President Joe Biden announced Thursday that he plans to raise the annual refugee admissions ceiling to 125,000 in the 12-month period beginning October 1, up from the 15,000 cap proposed by the previous administration.
The president accused his predecessor of damaging the U.S. Refugee Admissions Program by lowering the number of refugees allowed to enter the United States, adding that restoring the program will take time.
“It’s going to take time to rebuild what has been so badly damaged, but that’s precisely what we’re going to do,” he declared during a speech Thursday at the U.S. State Department, adding:
Fiscal Year (FY) 2022 will run from October 1, 2021 to September 30, 2022.
Today, I’m approving an executive order to begin the hard work of restoring our refugee admissions program to help meet the unprecedented global need. … This executive order will position us to be able to raise the refugee admissions back up to 125,000 persons for the first full fiscal year  of the Biden-Harris administration.

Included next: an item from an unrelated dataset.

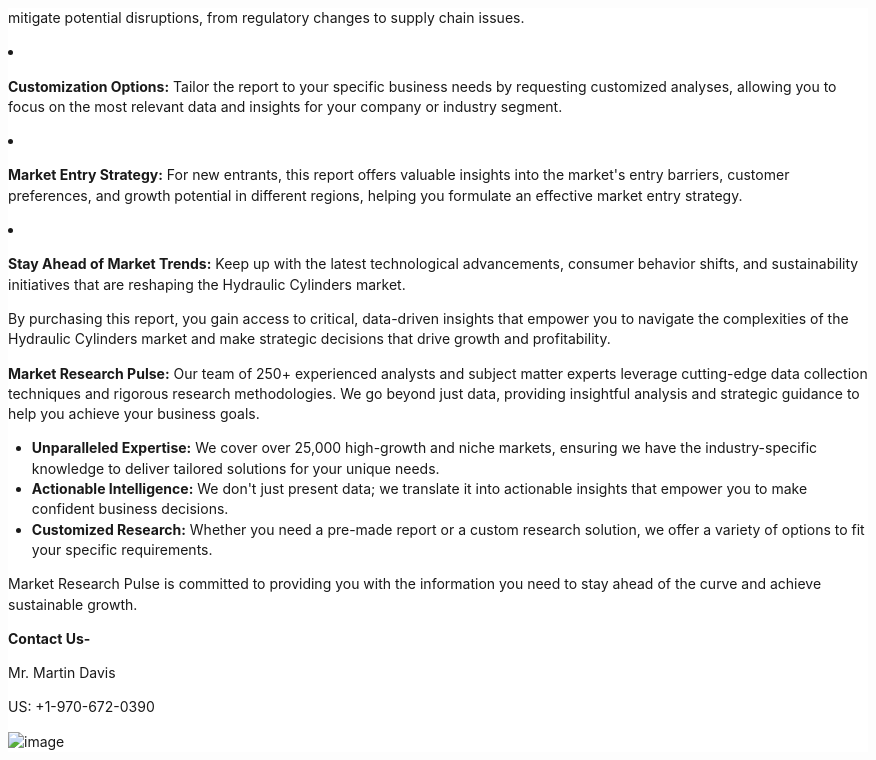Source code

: mitigate potential disruptions, from regulatory changes to supply chain issues.</p></li><li><p><strong>Customization Options:</strong> Tailor the report to your specific business needs by requesting customized analyses, allowing you to focus on the most relevant data and insights for your company or industry segment.</p></li><li><p><strong>Market Entry Strategy:</strong> For new entrants, this report offers valuable insights into the market's entry barriers, customer preferences, and growth potential in different regions, helping you formulate an effective market entry strategy.</p></li><li><p><strong>Stay Ahead of Market Trends:</strong> Keep up with the latest technological advancements, consumer behavior shifts, and sustainability initiatives that are reshaping the Hydraulic Cylinders market.</p></li></ol><p>By purchasing this report, you gain access to critical, data-driven insights that empower you to navigate the complexities of the Hydraulic Cylinders market and make strategic decisions that drive growth and profitability.</p><p><strong>Market Research Pulse:</strong>&nbsp;Our team of 250+ experienced analysts and subject matter experts leverage cutting-edge data collection techniques and rigorous research methodologies. We go beyond just data, providing insightful analysis and strategic guidance to help you achieve your business goals.</p><ul><li><strong>Unparalleled Expertise:</strong>&nbsp;We cover over 25,000 high-growth and niche markets, ensuring we have the industry-specific knowledge to deliver tailored solutions for your unique needs.</li><li><strong>Actionable Intelligence:</strong>&nbsp;We don't just present data; we translate it into actionable insights that empower you to make confident business decisions.</li><li><strong>Customized Research:</strong>&nbsp;Whether you need a pre-made report or a custom research solution, we offer a variety of options to fit your specific requirements.</li></ul><p>Market Research Pulse is committed to providing you with the information you need to stay ahead of the curve and achieve sustainable growth.</p><p><strong>Contact Us-</strong></p><p>Mr. Martin Davis</p><p>US: +1-970-672-0390</p>
![image](https://github.com/user-attachments/assets/265b6025-3db2-4c06-b154-22493cb80336)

Biden indicated that his administration will push to raise the refugee admissions cap this year above 15,000.
He directed the U.S. State Department, which handles the refugee program, to work with Congress on “making a down payment” on raising the admissions cap “as soon as possible.”
That means the Biden administration could welcome more refugees amid the pandemic ravaging American communities and damaging the country’s economy, potentially flooding the already struggling labor market with more low skilled workers.

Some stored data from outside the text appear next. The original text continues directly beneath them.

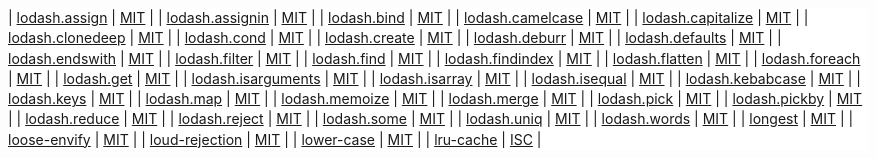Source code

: | [lodash.assign](https://www.npmjs.com/package/lodash.assign) | [MIT](https://opensource.org/licenses/MIT) |
| [lodash.assignin](https://www.npmjs.com/package/lodash.assignin) | [MIT](https://opensource.org/licenses/MIT) |
| [lodash.bind](https://www.npmjs.com/package/lodash.bind) | [MIT](https://opensource.org/licenses/MIT) |
| [lodash.camelcase](https://www.npmjs.com/package/lodash.camelcase) | [MIT](https://opensource.org/licenses/MIT) |
| [lodash.capitalize](https://www.npmjs.com/package/lodash.capitalize) | [MIT](https://opensource.org/licenses/MIT) |
| [lodash.clonedeep](https://www.npmjs.com/package/lodash.clonedeep) | [MIT](https://opensource.org/licenses/MIT) |
| [lodash.cond](https://www.npmjs.com/package/lodash.cond) | [MIT](https://opensource.org/licenses/MIT) |
| [lodash.create](https://www.npmjs.com/package/lodash.create) | [MIT](https://opensource.org/licenses/MIT) |
| [lodash.deburr](https://www.npmjs.com/package/lodash.deburr) | [MIT](https://opensource.org/licenses/MIT) |
| [lodash.defaults](https://www.npmjs.com/package/lodash.defaults) | [MIT](https://opensource.org/licenses/MIT) |
| [lodash.endswith](https://www.npmjs.com/package/lodash.endswith) | [MIT](https://opensource.org/licenses/MIT) |
| [lodash.filter](https://www.npmjs.com/package/lodash.filter) | [MIT](https://opensource.org/licenses/MIT) |
| [lodash.find](https://www.npmjs.com/package/lodash.find) | [MIT](https://opensource.org/licenses/MIT) |
| [lodash.findindex](https://www.npmjs.com/package/lodash.findindex) | [MIT](https://opensource.org/licenses/MIT) |
| [lodash.flatten](https://www.npmjs.com/package/lodash.flatten) | [MIT](https://opensource.org/licenses/MIT) |
| [lodash.foreach](https://www.npmjs.com/package/lodash.foreach) | [MIT](https://opensource.org/licenses/MIT) |
| [lodash.get](https://www.npmjs.com/package/lodash.get) | [MIT](https://opensource.org/licenses/MIT) |
| [lodash.isarguments](https://www.npmjs.com/package/lodash.isarguments) | [MIT](https://opensource.org/licenses/MIT) |
| [lodash.isarray](https://www.npmjs.com/package/lodash.isarray) | [MIT](https://opensource.org/licenses/MIT) |
| [lodash.isequal](https://www.npmjs.com/package/lodash.isequal) | [MIT](https://opensource.org/licenses/MIT) |
| [lodash.kebabcase](https://www.npmjs.com/package/lodash.kebabcase) | [MIT](https://opensource.org/licenses/MIT) |
| [lodash.keys](https://www.npmjs.com/package/lodash.keys) | [MIT](https://opensource.org/licenses/MIT) |
| [lodash.map](https://www.npmjs.com/package/lodash.map) | [MIT](https://opensource.org/licenses/MIT) |
| [lodash.memoize](https://www.npmjs.com/package/lodash.memoize) | [MIT](https://opensource.org/licenses/MIT) |
| [lodash.merge](https://www.npmjs.com/package/lodash.merge) | [MIT](https://opensource.org/licenses/MIT) |
| [lodash.pick](https://www.npmjs.com/package/lodash.pick) | [MIT](https://opensource.org/licenses/MIT) |
| [lodash.pickby](https://www.npmjs.com/package/lodash.pickby) | [MIT](https://opensource.org/licenses/MIT) |
| [lodash.reduce](https://www.npmjs.com/package/lodash.reduce) | [MIT](https://opensource.org/licenses/MIT) |
| [lodash.reject](https://www.npmjs.com/package/lodash.reject) | [MIT](https://opensource.org/licenses/MIT) |
| [lodash.some](https://www.npmjs.com/package/lodash.some) | [MIT](https://opensource.org/licenses/MIT) |
| [lodash.uniq](https://www.npmjs.com/package/lodash.uniq) | [MIT](https://opensource.org/licenses/MIT) |
| [lodash.words](https://www.npmjs.com/package/lodash.words) | [MIT](https://opensource.org/licenses/MIT) |
| [longest](https://www.npmjs.com/package/longest) | [MIT](https://opensource.org/licenses/MIT) |
| [loose-envify](https://www.npmjs.com/package/loose-envify) | [MIT](https://opensource.org/licenses/MIT) |
| [loud-rejection](https://www.npmjs.com/package/loud-rejection) | [MIT](https://opensource.org/licenses/MIT) |
| [lower-case](https://www.npmjs.com/package/lower-case) | [MIT](https://opensource.org/licenses/MIT) |
| [lru-cache](https://www.npmjs.com/package/lru-cache) | [ISC](https://opensource.org/licenses/ISC) |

While campaigning and soon after he was elected, Biden pledged to raise the refugee cap to 125,000 shortly after taking office.
It appears he will not be able to keep that promise. Still, some pro-immigration groups, such as the New York Immigration Coalition (NYIC), welcomed the move “as a first step in undoing Trump’s legacy.”
President Biden indicated that restoring the U.S. Refugee Admissions Program after the previous administration gutted it will take time.
“It’s going to take time to rebuild what has been so badly damaged, but that’s precisely what we’re going to do,” he declared.
Former President Donald Trump proposed resettling up to 15,000 refugees, the lowest level in decades, in fiscal year 2021, a report to Congress posted on the State Department website noted, adding:
This proposed refugee admissions ceiling reflects the continuing backlog of over 1.1 million asylum-seekers who are awaiting adjudication of their claims inside the United States, and it accounts for the arrival of refugees whose resettlement in the United States was delayed due to the COVID-19 [coronavirus disease] pandemic.
Biden also announced that he was issuing a presidential memo to agencies to “reinvigorate our leadership on the LGBTQI issues and do it internationally.”
He said his administration would ensure America’s diplomacy and taxpayer-funded foreign assistance works to promote the rights of the LGBTQI community across the world, including protecting those who seek refuge and asylum in the U.S.